Top of THE RECORDS

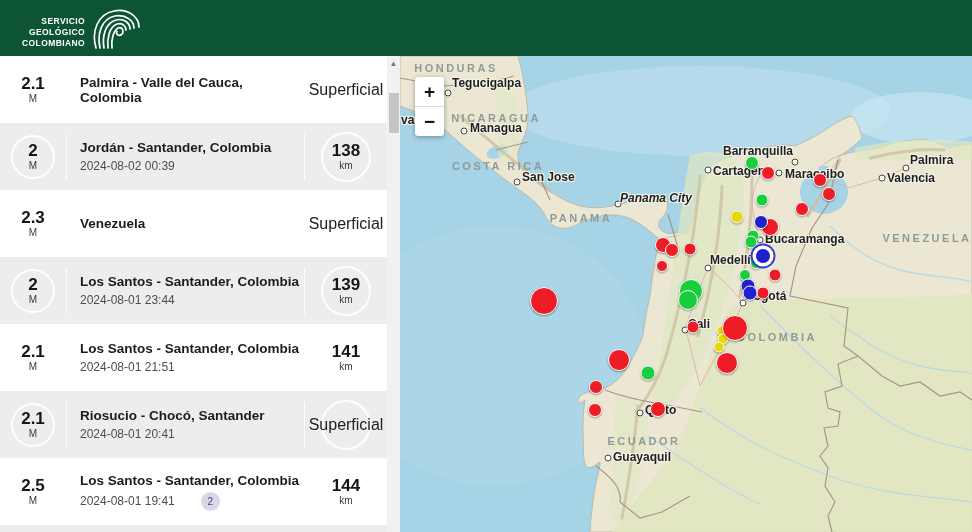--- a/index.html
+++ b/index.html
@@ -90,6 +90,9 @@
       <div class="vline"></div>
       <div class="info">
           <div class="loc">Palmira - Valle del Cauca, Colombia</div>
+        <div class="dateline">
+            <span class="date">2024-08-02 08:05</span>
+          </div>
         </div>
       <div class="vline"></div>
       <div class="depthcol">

Bottom of THE RECORDS

* _EXERCISE BRIEF_:
Leaving out any images, restate every record word for word.

* _ANSWER FOR THE TASK_:
--- a/index.html
+++ b/index.html
@@ -90,6 +90,9 @@
       <div class="vline"></div>
       <div class="info">
           <div class="loc">Palmira - Valle del Cauca, Colombia</div>
+        <div class="dateline">
+            <span class="date">2024-08-02 08:05</span>
+          </div>
         </div>
       <div class="vline"></div>
       <div class="depthcol">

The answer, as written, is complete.